The Silver Dollar Room closes after epic final show
On a rainy sunday night at the dead end of April, the Silver Dollar Room at the corner of Spadina and College in Toronto held its last ever show. It was a night of beers, cheers, a few tears, and of course, lots and lots of moshing, especially during the headlining Metz set.
The show had been announced relatively quietly, an event ending weeks of activity that included CMW, most notably a three-day block of shows at the Dollar all featuring American band Japanese Breakfast from the 20th - 22nd. Zoobombs also headlined a show that week.
The consensus seemed to be that the show on the Dollar’s last ever Friday, also featuring a local Juno-nominated act, Dilly Dally, along with Darlene Shrugg and Frigs, was the one to be at. The Facebook event for Sunday’s last ever show simply described it with the words “The final show of The Silver Dollar Room…”
The event page was soon plagued with requests for “1 ticket. I'll give you whatever you want.” An additional block of tickets went on sale around 5:30 p.m. the night of the show with a two-ticket limit per buyer for desperate latecomers.
Tickets cost around $25, and I heard the whole range of opinions on this from that being so cheap for the last show at a legendary fifty-year-old club to that being too expensive to even attend. Whatever the thoughts of those in the crowd that night, by around 9 p.m. the place was already packed.
The trend of the past weeks was followed with a night of local acts, starting with New Fries, a band I named a breakout act for 2017, their erratic sound and yelling vocals setting the mood. They were followed by Fake Palms off popular local label Buzz Records.
Between Japanese Breakfast, Dilly Dally, New Fries and Fake Palms, there was one optimistic trend amidst this relative tragedy: the gender balance was much more equal than many shows I’ve been to, and I applaud longtime iconic booker Dan Burke for that.
Because of this, when all-male three-piece Metz took the stage, it felt almost like going back in time in many ways.
The last time I had seen them was at a loft party on Sterling Road over five years ago. They shut off every light in the bar, making me feel like I was going down a rabbit hole back to that time, when the Dollar closing seemed preposterous.
As other lights came up, the band was lit eerily from underneath rather than washed out in the usual hot pink and bright teal the stage is always bathed in. A mosh pit immediately formed, and I and many others were soon ousted from hard-won spots in the name of rock.

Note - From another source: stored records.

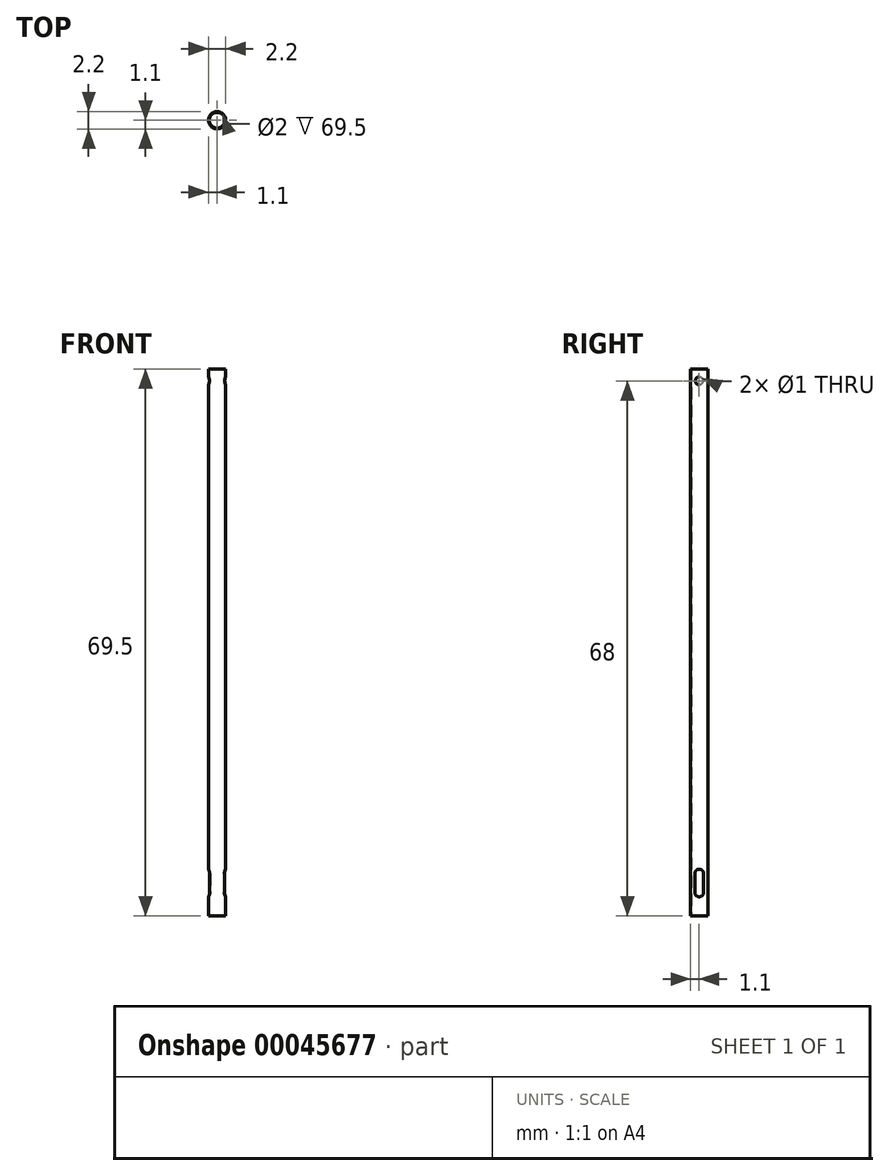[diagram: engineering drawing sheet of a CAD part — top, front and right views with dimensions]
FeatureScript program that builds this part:
annotation { "Feature Type Name" : "Feature", "Feature Type Description" : "" }
export const myFeature = defineFeature(function(context is Context, id is Id, definition is map)
    precondition{}
    {
        {
            var Q0;
            Q0=qCreatedBy(makeId("Top.planeOp"),FACE);
            var sketch = newSketch(context, id + "F0", { "sketchPlane" : qUnion([Q0])});
            skCircle(sketch, "E0", {"center": v(0, 0) * mm, "radius": 1 * mm});
            skCircle(sketch, "E1", {"center": v(0, 0) * mm, "radius": 1.1 * mm});
            skSolve(sketch);
        }
        {
            var Q0;
            Q0=makeQuery(id+"F0.imprint","IMPRINT",FACE,{"disambiguationData":[TD([[makeQuery(id+"F0.imprint","IMPRINT",EDGE,{"derivedFrom":sQuery(id+"F0.wireOp",EDGE,"E0")}),-1.0]])]});
            extrude(context, id + "F1", {"entities" : qUnion([Q0]), "depth" : 69.5 * mm});
        }
        {
            var Q0;
            Q0=qCreatedBy(makeId("Right.planeOp"),FACE);
            cPlane(context, id + "F2", {"entities" : qUnion([Q0]), "cplaneType" : CPlaneType.OFFSET, "offset" : 1.1 * mm, "oppositeDirection" : true, "width" : 150 * mm, "height" : 150 * mm});
        }
        {
            var Q0;
            Q0=qCreatedBy(id+"F2.planeOp",FACE);
            var sketch = newSketch(context, id + "F3", { "sketchPlane" : qUnion([Q0])});
            skLineSegment(sketch, "E2.rect.left", {"start": v(0.55, 5.4) * mm, "end": v(0.55, 3) * mm});
            skLineSegment(sketch, "E2.rect.right", {"start": v(-0.55, 5.41) * mm, "end": v(-0.55, 3) * mm});
            skPoint(sketch, "E2.rect.middle", {"position": v(0, 4.2) * mm});
            skArc(sketch, "E3", {"start": v(0.55, 5.4) * mm, "mid": v(0, 5.96) * mm, "end": v(-0.55, 5.41) * mm});
            skArc(sketch, "E4", {"start": v(-0.55, 3) * mm, "mid": v(0, 2.45) * mm, "end": v(0.55, 3) * mm});
            skSolve(sketch);
        }
        {
            var Q0;
            Q0=makeQuery(id+"F3.imprint","IMPRINT",FACE,{"disambiguationData":[TD([[makeQuery(id+"F3.imprint","IMPRINT",EDGE,{"derivedFrom":sQuery(id+"F3.wireOp",EDGE,"E2.rect.left")}),-1.0]])]});
            extrude(context, id + "F4", {"entities" : qUnion([Q0]), "operationType" : NewBodyOperationType.REMOVE, "depth" : 3.04 * mm});
        }
        {
            var Q0;
            Q0=qCreatedBy(id+"F2.planeOp",FACE);
            var sketch = newSketch(context, id + "F5", { "sketchPlane" : qUnion([Q0])});
            skCircle(sketch, "E5", {"center": v(0, 68) * mm, "radius": 0.5 * mm});
            skSolve(sketch);
        }
        {
            var Q0;
            Q0=makeQuery(id+"F5.imprint","IMPRINT",FACE,{"disambiguationData":[TD([[makeQuery(id+"F5.imprint","IMPRINT",EDGE,{"derivedFrom":sQuery(id+"F5.wireOp",EDGE,"E5")}),1.0]])]});
            extrude(context, id + "F6", {"entities" : qUnion([Q0]), "operationType" : NewBodyOperationType.REMOVE, "depth" : 25 * mm});
        }
    });
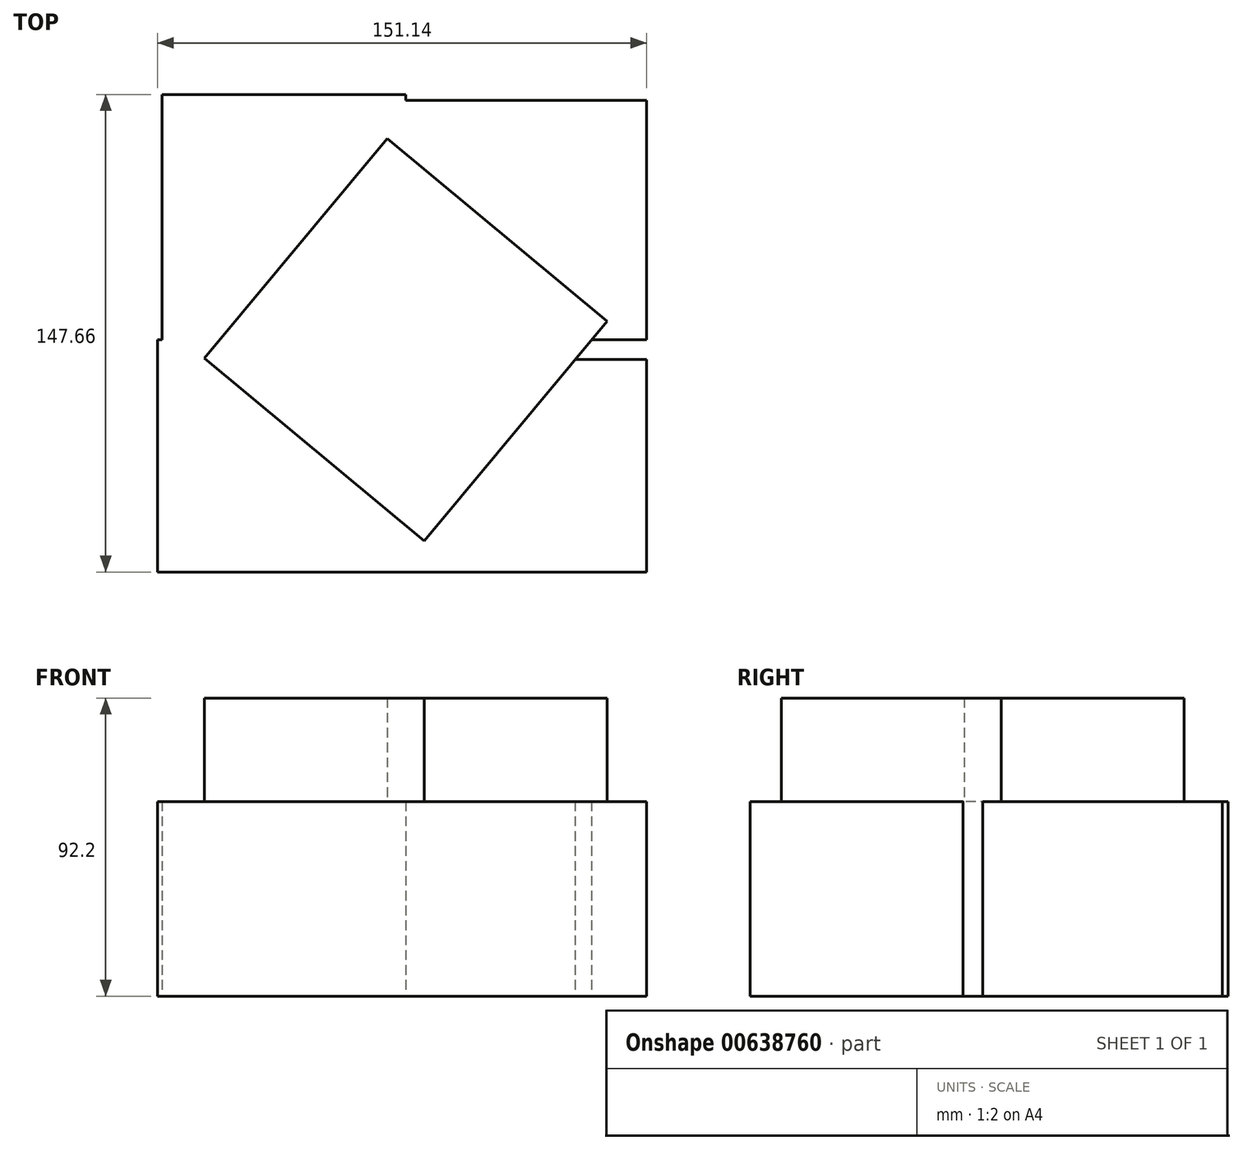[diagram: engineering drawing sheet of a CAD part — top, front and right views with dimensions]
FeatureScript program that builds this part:
annotation { "Feature Type Name" : "Feature", "Feature Type Description" : "" }
export const myFeature = defineFeature(function(context is Context, id is Id, definition is map)
    precondition{}
    {
        {
            var Q0;
            Q0=qCreatedBy(makeId("Top.planeOp"),FACE);
            var sketch = newSketch(context, id + "F0", { "sketchPlane" : qUnion([Q0])});
            skLineSegment(sketch, "E0.bottom", {"start": v(0, 0) * mm, "end": v(-75.24, 0) * mm});
            skLineSegment(sketch, "E0.top", {"start": v(0, 75.82) * mm, "end": v(-75.24, 75.82) * mm});
            skLineSegment(sketch, "E0.left", {"start": v(0, 0) * mm, "end": v(0, 75.82) * mm});
            skLineSegment(sketch, "E0.right", {"start": v(-75.24, 0) * mm, "end": v(-75.24, 75.82) * mm});
            skLineSegment(sketch, "E1.bottom", {"start": v(0, -6.12) * mm, "end": v(74.46, -6.12) * mm});
            skLineSegment(sketch, "E1.top", {"start": v(0, -71.84) * mm, "end": v(74.46, -71.84) * mm});
            skLineSegment(sketch, "E1.left", {"start": v(0, -6.12) * mm, "end": v(0, -71.84) * mm});
            skLineSegment(sketch, "E1.right", {"start": v(74.46, -6.12) * mm, "end": v(74.46, -71.84) * mm});
            skLineSegment(sketch, "E2.bottom", {"start": v(0, 0) * mm, "end": v(74.46, 0) * mm});
            skLineSegment(sketch, "E2.top", {"start": v(0, 74.03) * mm, "end": v(74.46, 74.03) * mm});
            skLineSegment(sketch, "E2.left", {"start": v(0, 0) * mm, "end": v(0, 74.03) * mm});
            skLineSegment(sketch, "E2.right", {"start": v(74.46, 0) * mm, "end": v(74.46, 74.03) * mm});
            skLineSegment(sketch, "E3.bottom", {"start": v(0, 0) * mm, "end": v(-76.68, 0) * mm});
            skLineSegment(sketch, "E3.top", {"start": v(0, -71.84) * mm, "end": v(-76.68, -71.84) * mm});
            skLineSegment(sketch, "E3.left", {"start": v(0, 0) * mm, "end": v(0, -71.84) * mm});
            skLineSegment(sketch, "E3.right", {"start": v(-76.68, 0) * mm, "end": v(-76.68, -71.84) * mm});
            skLineSegment(sketch, "E4.bottom", {"start": v(-76.68, -71.84) * mm, "end": v(0, -71.84) * mm});
            skLineSegment(sketch, "E4.top", {"start": v(-76.68, -71.84) * mm, "end": v(0, -71.84) * mm});
            skLineSegment(sketch, "E4.left", {"start": v(-76.68, -71.84) * mm, "end": v(-76.68, -71.84) * mm});
            skLineSegment(sketch, "E4.right", {"start": v(0, -71.84) * mm, "end": v(0, -71.84) * mm});
            skSolve(sketch);
        }
        {
            var Q0;
            {var subQ0=sQuery(id+"F0.wireOp",EDGE,"E1.bottom");Q0=makeQuery(id+"F0.imprint","IMPRINT",FACE,{"disambiguationData":[TD([[makeQuery(id+"F0.imprint","IMPRINT",EDGE,{"derivedFrom":subQ0}),-1.0]])]});}
            var Q1;
            Q1=makeQuery(id+"F0.imprint","IMPRINT",FACE,{"disambiguationData":[TD([[makeQuery(id+"F0.imprint","IMPRINT",EDGE,{"derivedFrom":sQuery(id+"F0.wireOp",EDGE,"E2.bottom")}),1.0]])]});
            var Q2;
            Q2=makeQuery(id+"F0.imprint","IMPRINT",FACE,{"disambiguationData":[TD([[makeQuery(id+"F0.imprint","IMPRINT",EDGE,{"derivedFrom":sQuery(id+"F0.wireOp",EDGE,"E0.top")}),1.0]])]});
            var Q3;
            {var subQ6=sQuery(id+"F0.wireOp",EDGE,"E3.right");Q3=makeQuery(id+"F0.imprint","IMPRINT",FACE,{"disambiguationData":[TD([[makeQuery(id+"F0.imprint","IMPRINT",EDGE,{"derivedFrom":subQ6}),1.0]])]});}
            extrude(context, id + "F1", {"entities" : qUnion([Q0, Q1, Q2, Q3]), "depth" : 60.2 * mm, "offsetDistance" : 25.4 * mm});
        }
        {
            var Q0;
            Q0=qCreatedBy(makeId("Top.planeOp"),FACE);
            var sketch = newSketch(context, id + "F2", { "sketchPlane" : qUnion([Q0])});
            skCircle(sketch, "E5.cCircle", {"center": v(0, 0) * mm, "radius": 44.18 * mm, "construction": true});
            skLineSegment(sketch, "E5.0", {"start": v(-62.22, -5.75) * mm, "end": v(-5.75, 62.22) * mm});
            skLineSegment(sketch, "E5.1", {"start": v(-5.75, 62.22) * mm, "end": v(62.22, 5.75) * mm});
            skLineSegment(sketch, "E5.2", {"start": v(62.22, 5.75) * mm, "end": v(5.75, -62.22) * mm});
            skLineSegment(sketch, "E5.3", {"start": v(5.75, -62.22) * mm, "end": v(-62.22, -5.75) * mm});
            skPoint(sketch, "E5.0.midPoint", {"position": v(-33.99, 28.23) * mm});
            skSolve(sketch);
        }
        {
            var Q0;
            Q0=makeQuery(id+"F2.imprint","IMPRINT",FACE,{"disambiguationData":[TD([[makeQuery(id+"F2.imprint","IMPRINT",EDGE,{"derivedFrom":sQuery(id+"F2.wireOp",EDGE,"E5.0")}),-1.0]])]});
            extrude(context, id + "F3", {"entities" : qUnion([Q0]), "operationType" : NewBodyOperationType.ADD, "depth" : 92.2 * mm, "offsetDistance" : 25.4 * mm});
        }
    });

Crowd surfing also started almost instantly, and I definitely tasted shoe that last night as fans went sailing over the audience. At one point, the lead singer took the iconic circular Silver Dollar sign down from behind the stage and passed it to the crowd, and hands clamoured for just a touch, our own personal holy relic.
Dan Burke was urged onto the stage by the band, asked to say a few words, and all they could get out of the infamously mumbly firecracker of a booker was that it wasn’t about him, it was about the bands.
And then, he got on the Silver Dollar sign and surfed it on wave after wave of willing hands for minutes on end, and although we heard what he said, it was clear he also always has been and always will be a true rock star.
It’s hard not to get emotional as I write this. There’s something that clicks when you realize that the place where so many of us have had so many life-changing, once-in-a-blue-moon experiences is somewhere you’ll never return to, and that the proprietor you so admire is someone you may never work with or even see again.
It's especially saddening that this closure seems to be the cherry on top of a spate of recent venue losses, including The Hoxton, Soybomb. Like Hugh's Room it may reopen, but most bet it will become some sort of abominable student pub.
At the end of the show, my ears ringing, deafened as if they’d been stuffed with cotton, waiting for a friend outside the bathroom that was by now beyond disrepair, I chatted with a young girl attending to her bloody nose but grinning from ear to ear.
The Silver Dollar Room always destroyed us and was destroyed in the most beautiful, nitty gritty, truly Torontonian way. As it crumbles into entropy like so much in this city, we know the place will always stay that way in our hearts no matter what replaces it.